-- WHAT IS BEING ASKED --
Reproduce all of the lines below with each "chart" switched to "graph" and everything else unchanged. Leave the pictures out of your answer.

──────

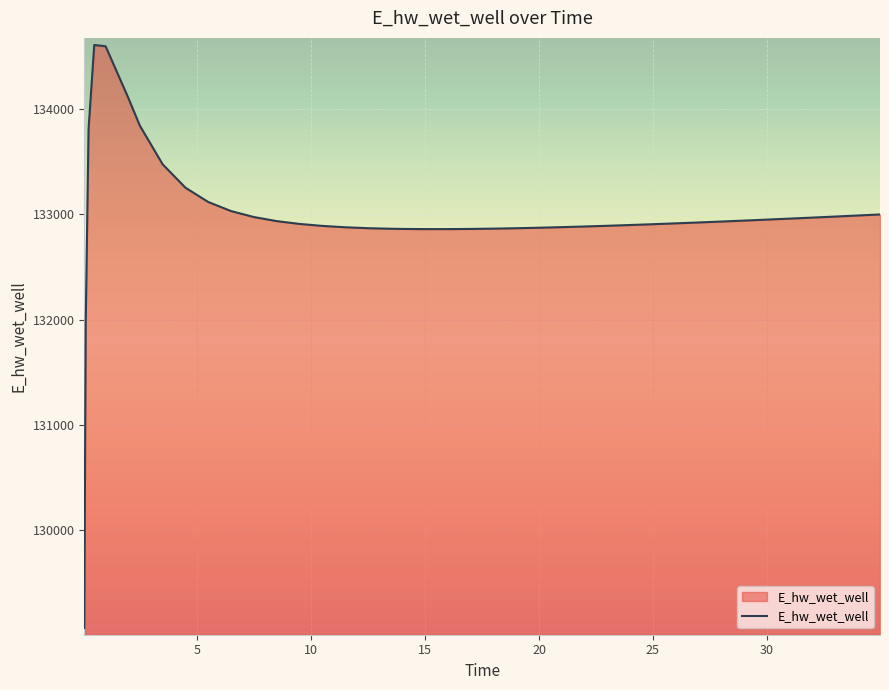

What is the greatest value displayed?

134612.8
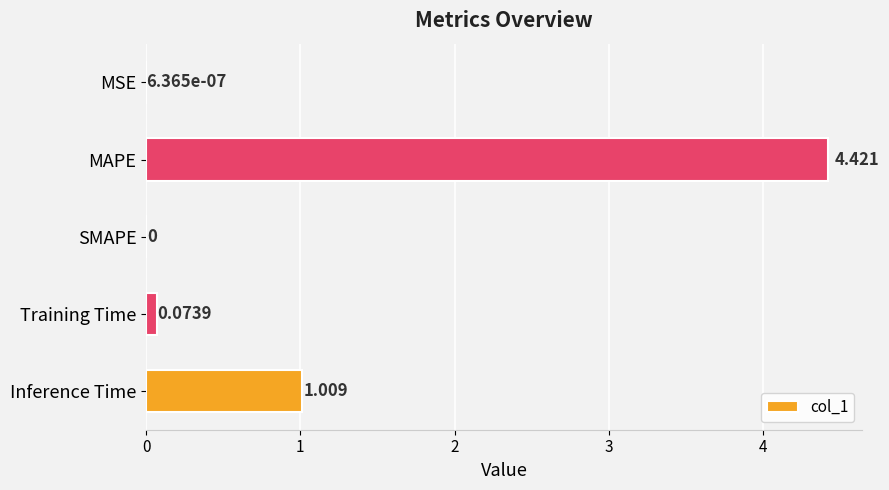

Which has a higher value, SMAPE or MAPE?

MAPE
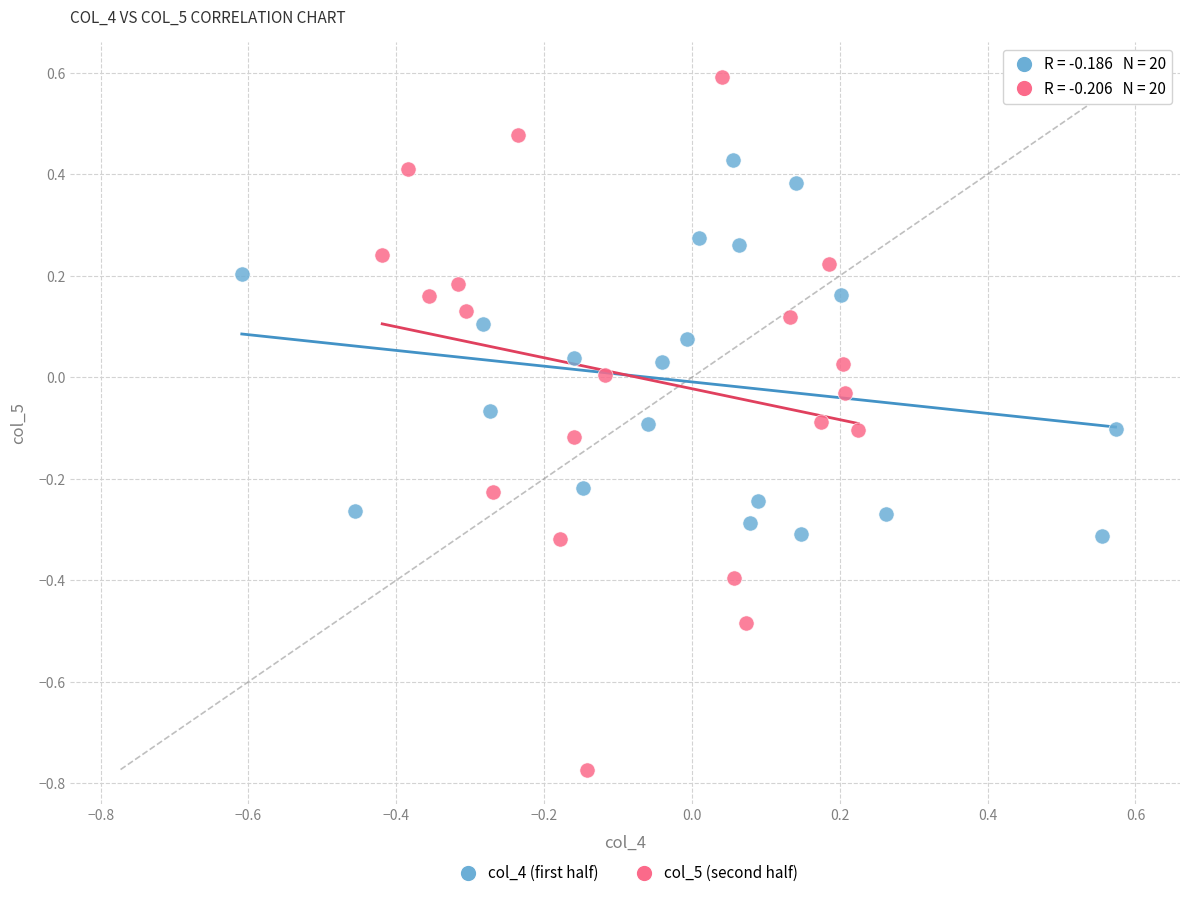

What are all the series names shown in the legend?

col_4 (first half), col_5 (second half)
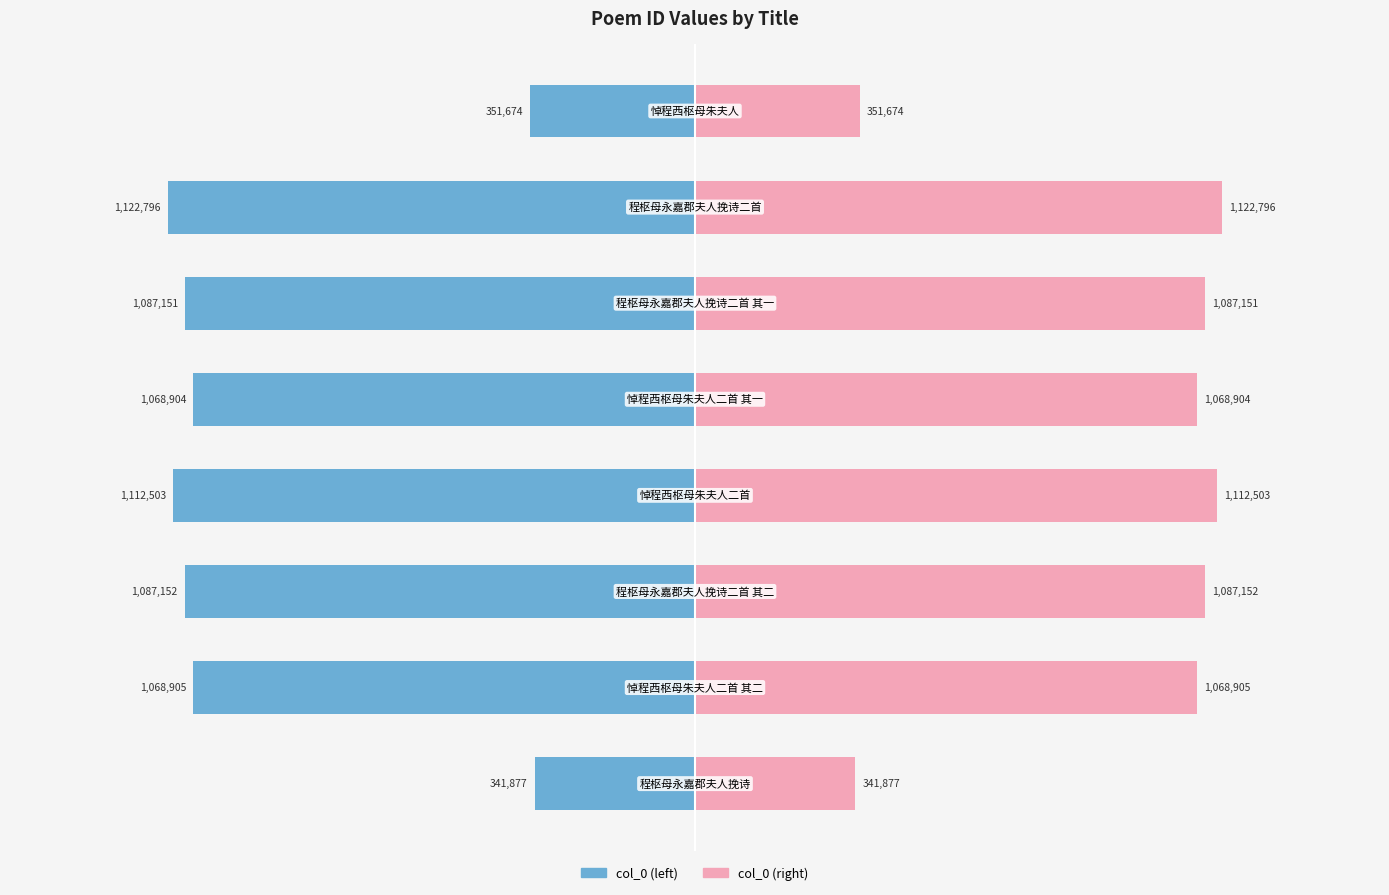

What is the lowest value of the col_0 (right) series?

341877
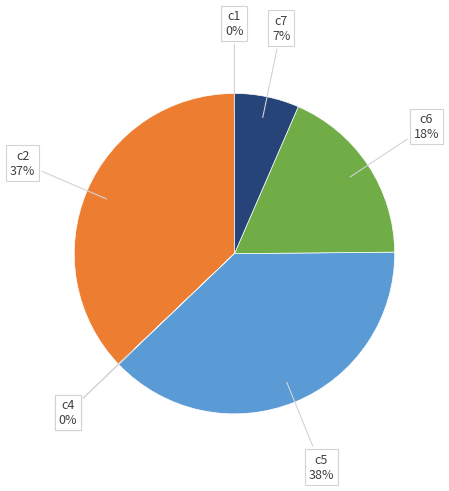

To the nearest percent, what is the difference between the largest and smallest slice percentages?

38%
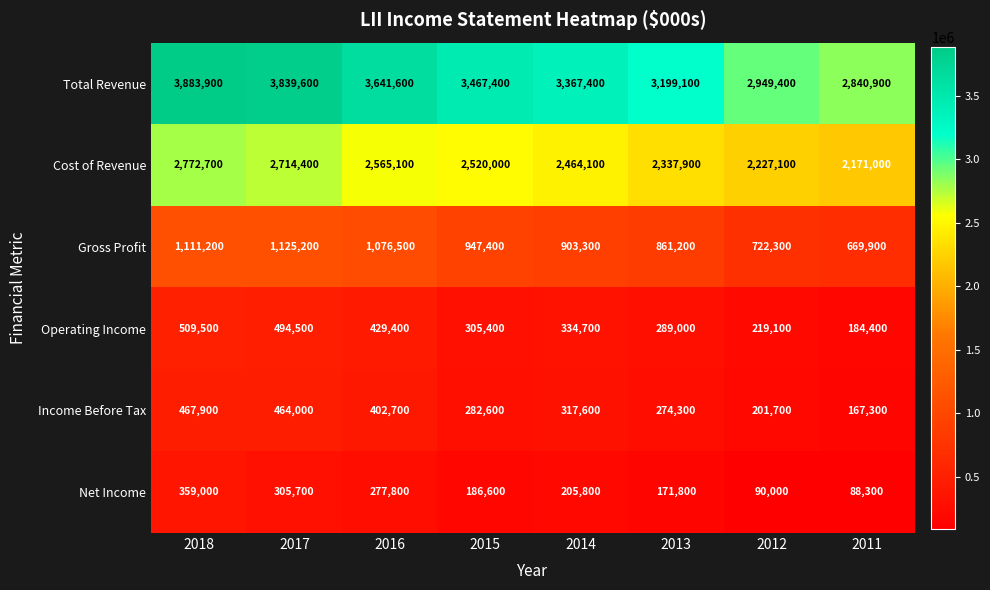

What is the minimum value shown in the chart?

88300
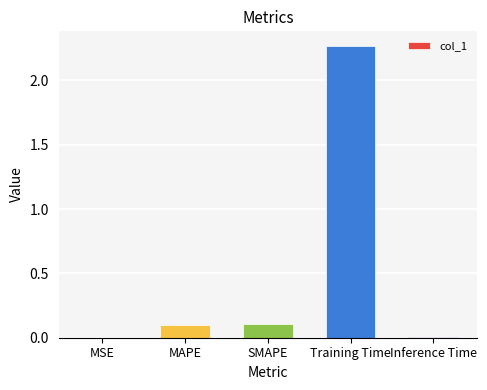

What is the average value?

0.5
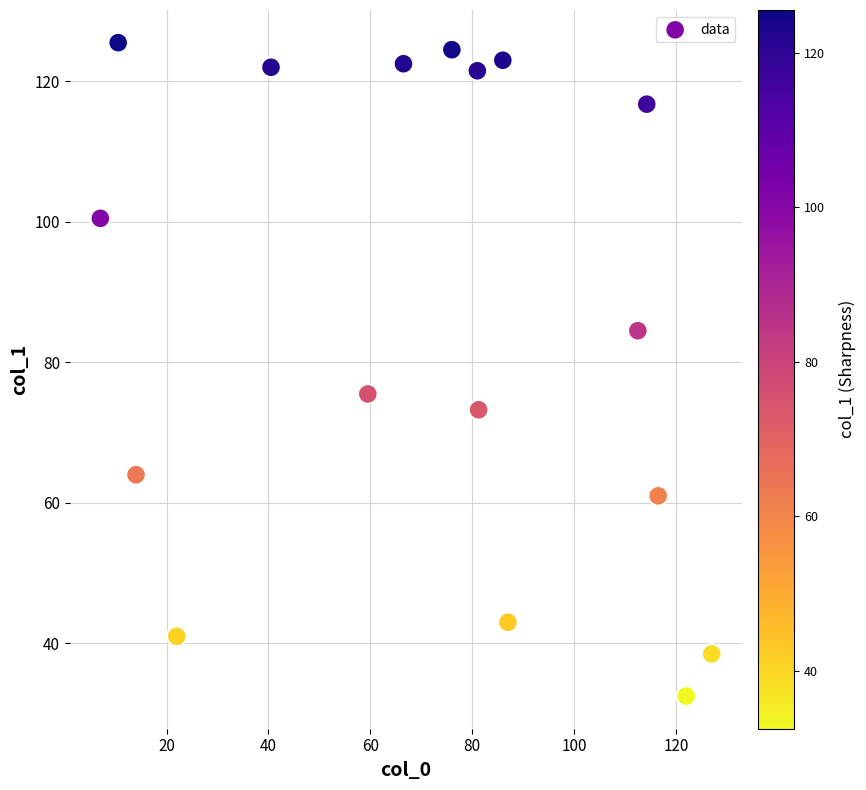

What Y value in the scatter plot is closest to 79?

75.5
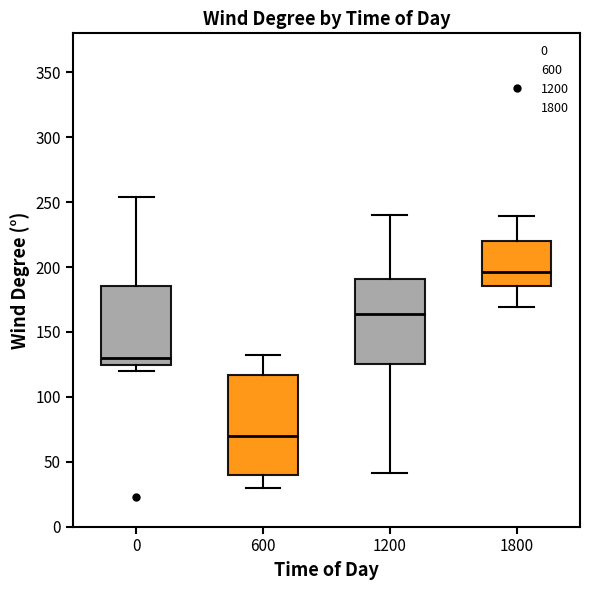

Reading left to right, transcribe this box plot: for each box, give where its median line is, the range the box spans, and where its two whiskers end, as read against the y-axis. The values are not printed on the chart, so give them approximately, as read against the axis.

0: median 130, box 125 to 185, whiskers 120 to 255
600: median 70, box 40 to 115, whiskers 30 to 130
1200: median 165, box 125 to 190, whiskers 40 to 240
1800: median 195, box 185 to 220, whiskers 170 to 240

──────

-- EXPECTED ANSWER --
What is the greatest value displayed?

134612.8

Which has a higher value, SMAPE or MAPE?

MAPE

What are all the series names shown in the legend?

col_4 (first half), col_5 (second half)

What is the lowest value of the col_0 (right) series?

341877

To the nearest percent, what is the difference between the largest and smallest slice percentages?

38%

What is the minimum value shown in the graph?

88300

What is the average value?

0.5

What Y value in the scatter plot is closest to 79?

75.5

Reading left to right, transcribe this box plot: for each box, give where its median line is, the range the box spans, and where its two whiskers end, as read against the y-axis. The values are not printed on the graph, so give them approximately, as read against the axis.

0: median 130, box 125 to 185, whiskers 120 to 255
600: median 70, box 40 to 115, whiskers 30 to 130
1200: median 165, box 125 to 190, whiskers 40 to 240
1800: median 195, box 185 to 220, whiskers 170 to 240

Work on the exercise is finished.